Introduction to DataFrames¶

Bogumił Kamiński, Apr 21, 2018

Reference¶

https://github.com/JuliaComputing/JuliaBoxTutorials/tree/master/introductory-tutorials/broader-topics-and-ecosystem/intro-to-julia-DataFrames

Series¶

https://deepstat.tistory.com/69 (01. constructors)(in English)
https://deepstat.tistory.com/70 (01. constructors)(한글)
https://deepstat.tistory.com/71 (02. basicinfo)(in English)
https://deepstat.tistory.com/72 (02. basicinfo)(한글)
https://deepstat.tistory.com/73 (03. missingvalues)(in English)
https://deepstat.tistory.com/74 (03. missingvalues)(한글)
https://deepstat.tistory.com/75 (04. loadsave)(in English)
https://deepstat.tistory.com/76 (04. loadsave)(한글)
https://deepstat.tistory.com/77 (05. columns)(in English)
https://deepstat.tistory.com/78 (05. columns)(한글)
https://deepstat.tistory.com/79 (06. rows)(in English)
https://deepstat.tistory.com/80 (06. rows)(한글)
https://deepstat.tistory.com/81 (07. factors)(in English)
https://deepstat.tistory.com/82 (07. factors)(한글)
https://deepstat.tistory.com/83 (08. joins)(in English)
https://deepstat.tistory.com/84 (08. joins)(한글)
https://deepstat.tistory.com/85 (09. reshaping)(in English)
https://deepstat.tistory.com/86 (09. reshaping)(한글)
https://deepstat.tistory.com/87 (10. transforms)(in English)
https://deepstat.tistory.com/88 (10. transforms)(한글)

using DataFrames # load package

Split-apply-combine¶

x = DataFrame(id=[1,2,3,4,1,2,3,4], id2=[1,2,1,2,1,2,1,2], v=rand(8))

gx1 = groupby(x, :id)

GroupedDataFrame with 4 groups based on key: :id
First Group: 2 rows
│ Row │ id    │ id2   │ v        │
│     │ Int64 │ Int64 │ Float64  │
├─────┼───────┼───────┼──────────┤
│ 1   │ 1     │ 1     │ 0.398172 │
│ 2   │ 1     │ 1     │ 0.899705 │
⋮
Last Group: 2 rows
│ Row │ id    │ id2   │ v        │
│     │ Int64 │ Int64 │ Float64  │
├─────┼───────┼───────┼──────────┤
│ 1   │ 4     │ 2     │ 0.241164 │
│ 2   │ 4     │ 2     │ 0.745005 │

gx2 = groupby(x, [:id, :id2])

GroupedDataFrame with 4 groups based on keys: :id, :id2
First Group: 2 rows
│ Row │ id    │ id2   │ v        │
│     │ Int64 │ Int64 │ Float64  │
├─────┼───────┼───────┼──────────┤
│ 1   │ 1     │ 1     │ 0.398172 │
│ 2   │ 1     │ 1     │ 0.899705 │
⋮
Last Group: 2 rows
│ Row │ id    │ id2   │ v        │
│     │ Int64 │ Int64 │ Float64  │
├─────┼───────┼───────┼──────────┤
│ 1   │ 4     │ 2     │ 0.241164 │
│ 2   │ 4     │ 2     │ 0.745005 │

vcat(gx2...) # back to the original DataFrame

x = DataFrame(id = [missing, 5, 1, 3, missing], x = 1:5)

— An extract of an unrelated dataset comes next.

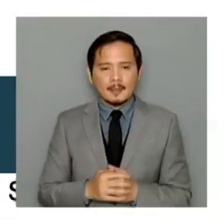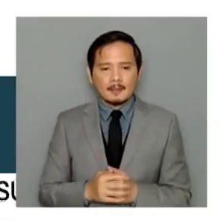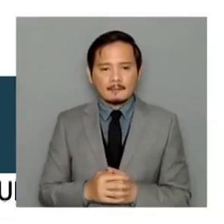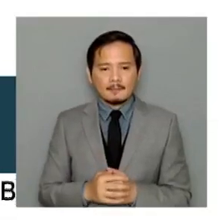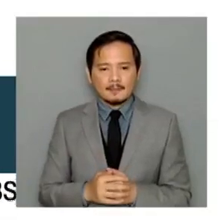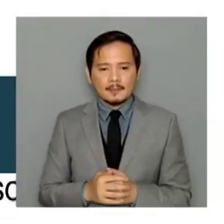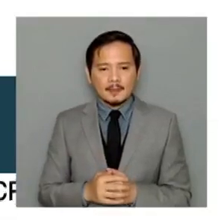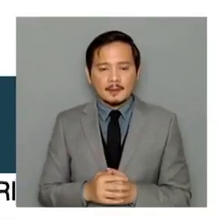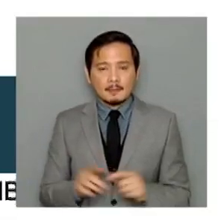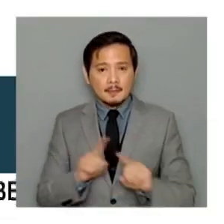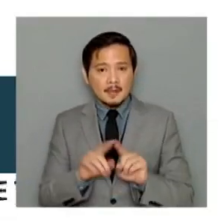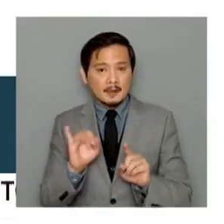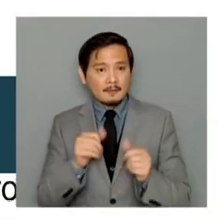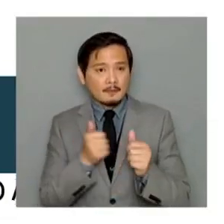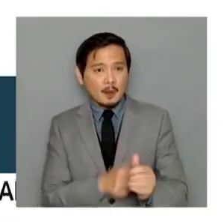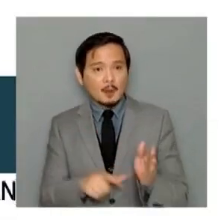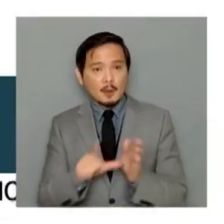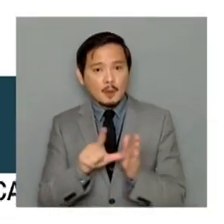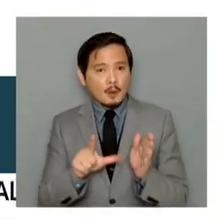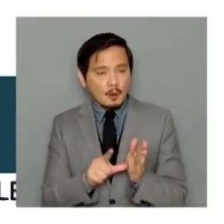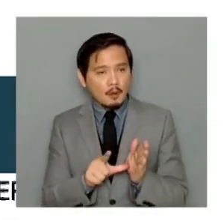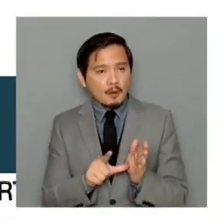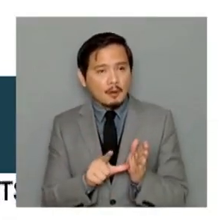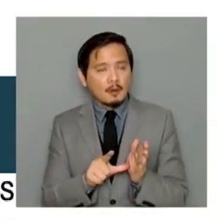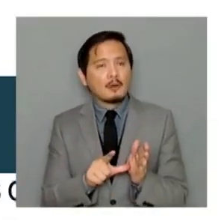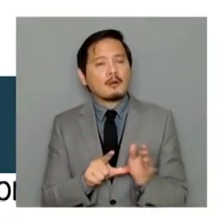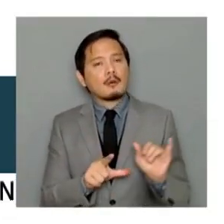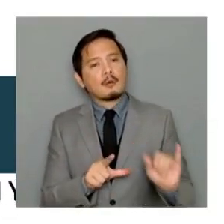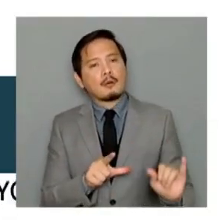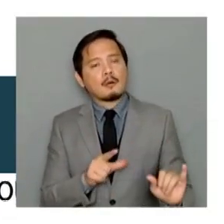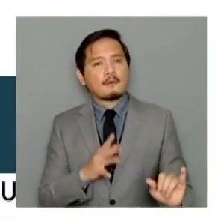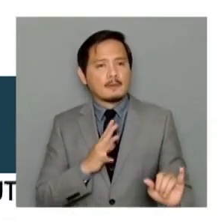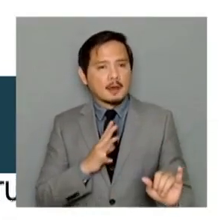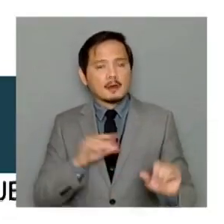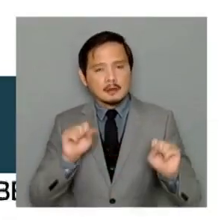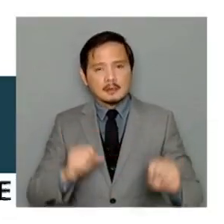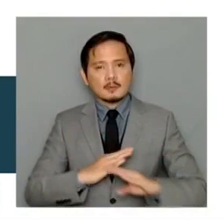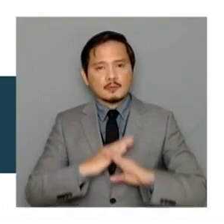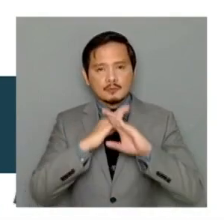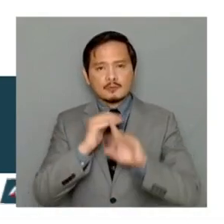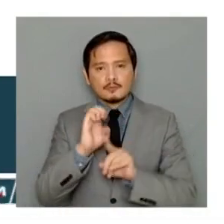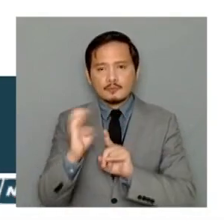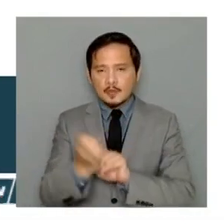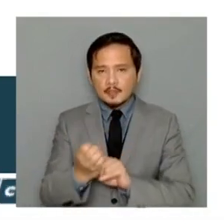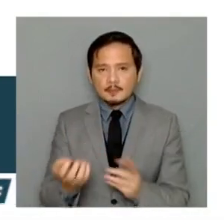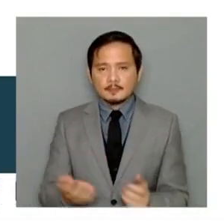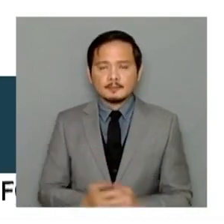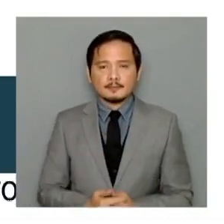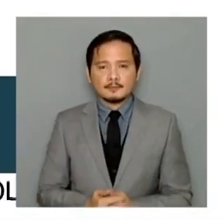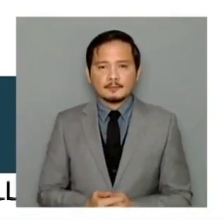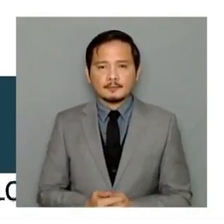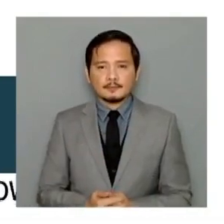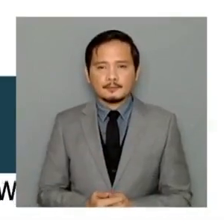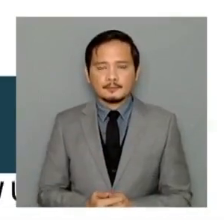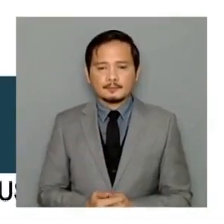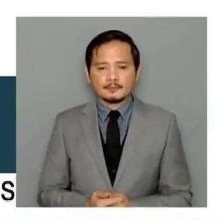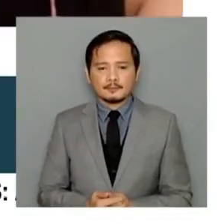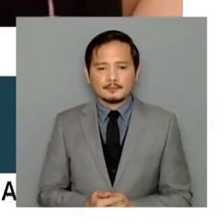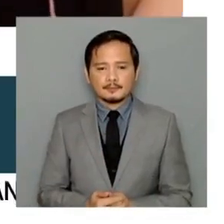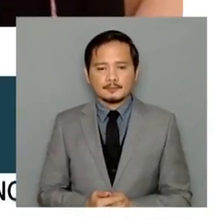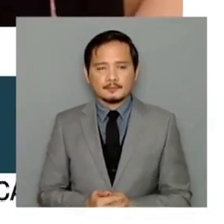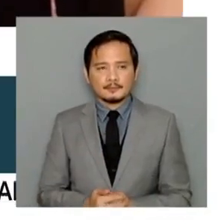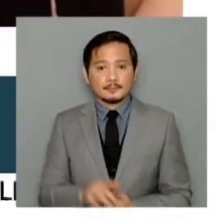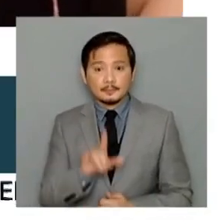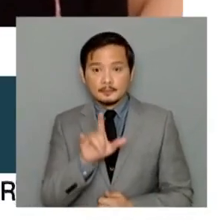just implement the law, we will be able to protect our environment. You know, Leon, when you talk about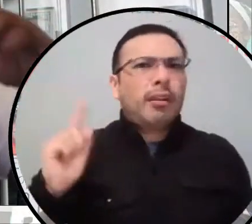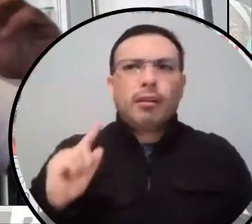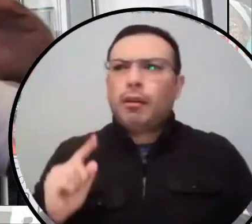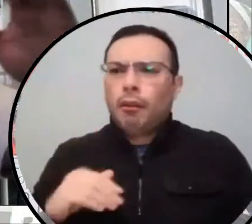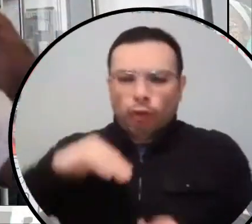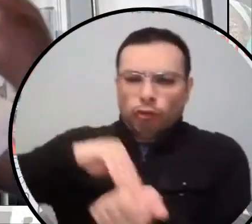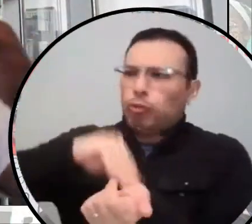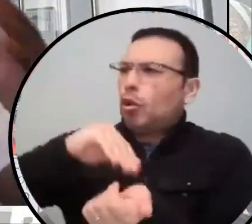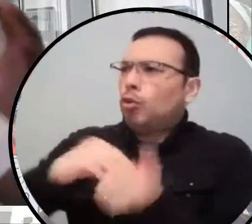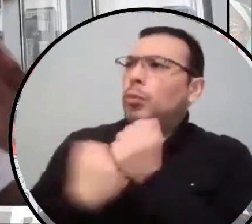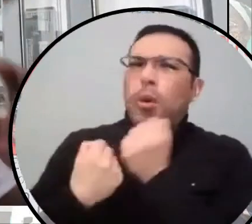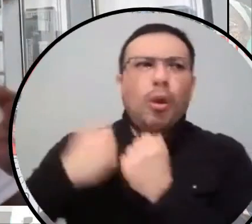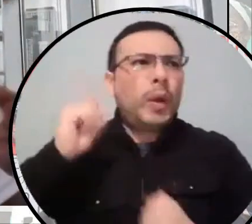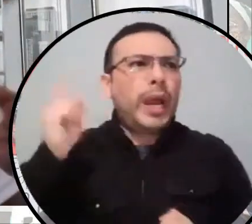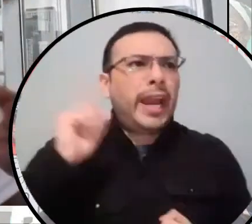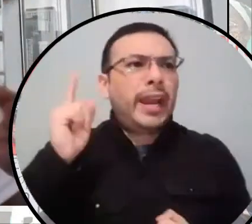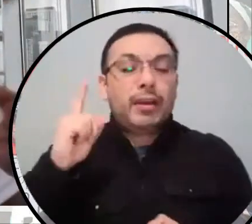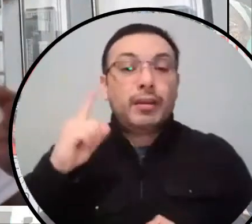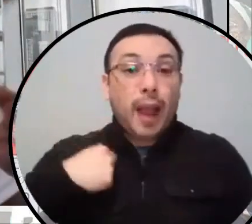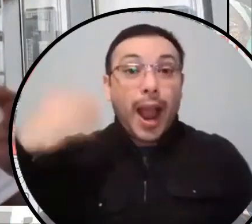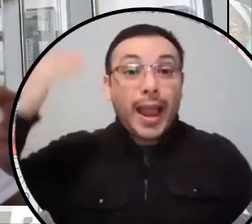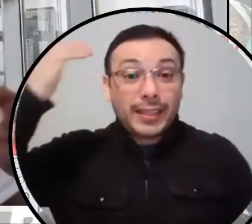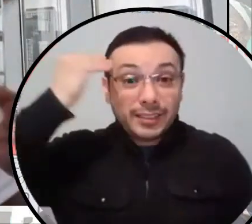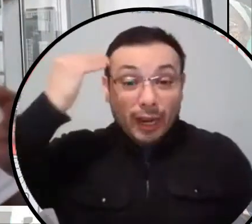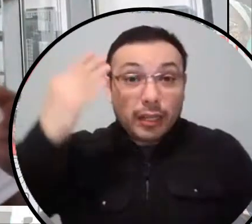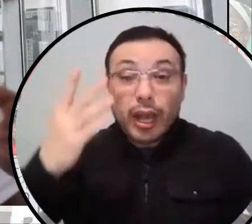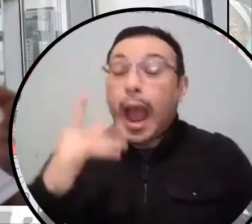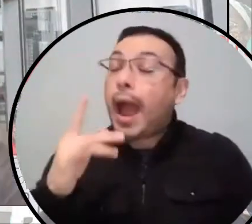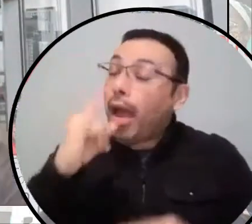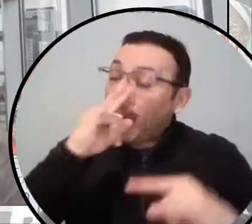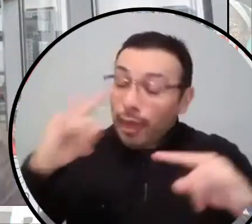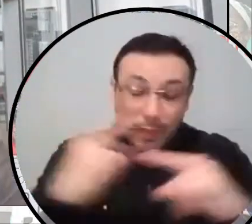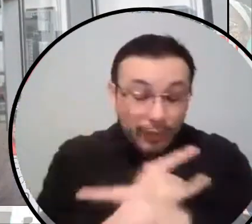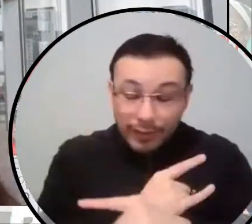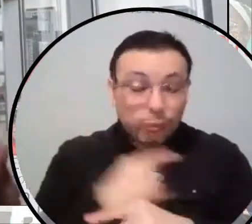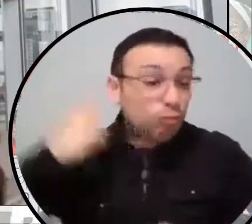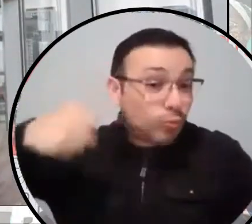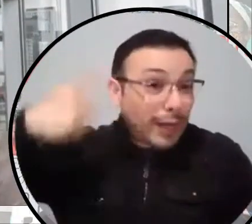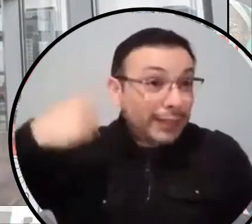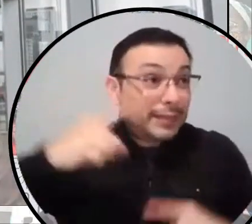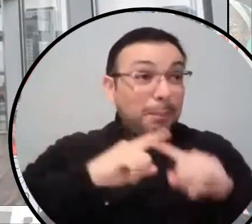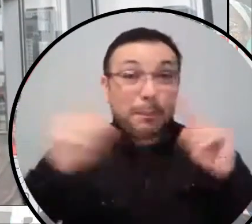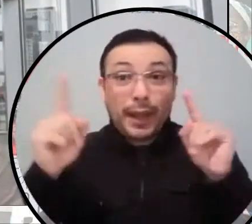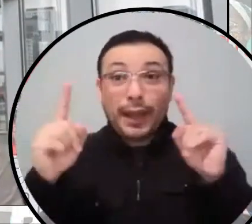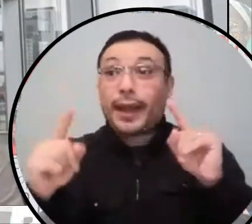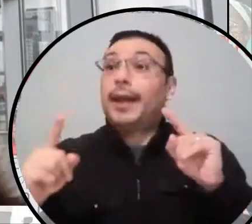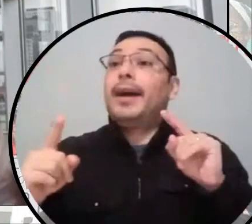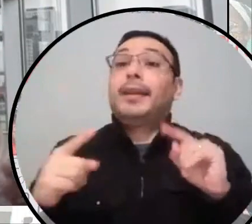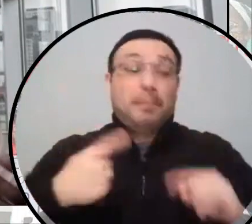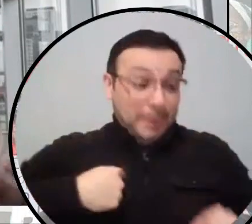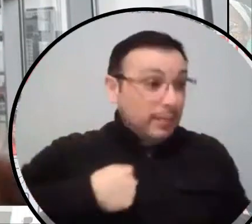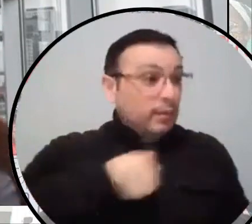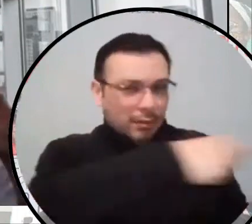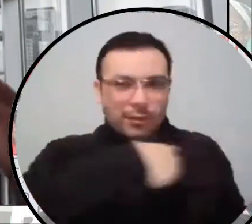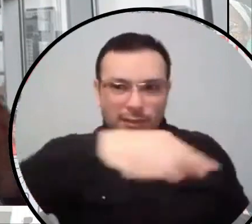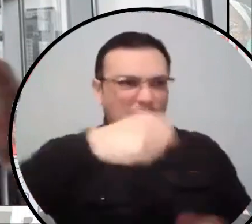crazy thinking, but I can get these things in these places. And so could a lot of people that I grew up with. And if you took this away, what do we have left? I mean,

show(groupby(x, :id), allgroups=true) # by default groups include mising values and are not sorted

GroupedDataFrame with 4 groups based on key: :id
Group 1: 2 rows
│ Row │ id      │ x     │
│     │ Int64⍰  │ Int64 │
├─────┼─────────┼───────┤
│ 1   │ missing │ 1     │
│ 2   │ missing │ 5     │
Group 2: 1 row
│ Row │ id     │ x     │
│     │ Int64⍰ │ Int64 │
├─────┼────────┼───────┤
│ 1   │ 5      │ 2     │
Group 3: 1 row
│ Row │ id     │ x     │
│     │ Int64⍰ │ Int64 │
├─────┼────────┼───────┤
│ 1   │ 1      │ 3     │
Group 4: 1 row
│ Row │ id     │ x     │
│     │ Int64⍰ │ Int64 │
├─────┼────────┼───────┤
│ 1   │ 3      │ 4     │

show(groupby(x, :id, sort=true, skipmissing=true), allgroups=true) # but we can change it :)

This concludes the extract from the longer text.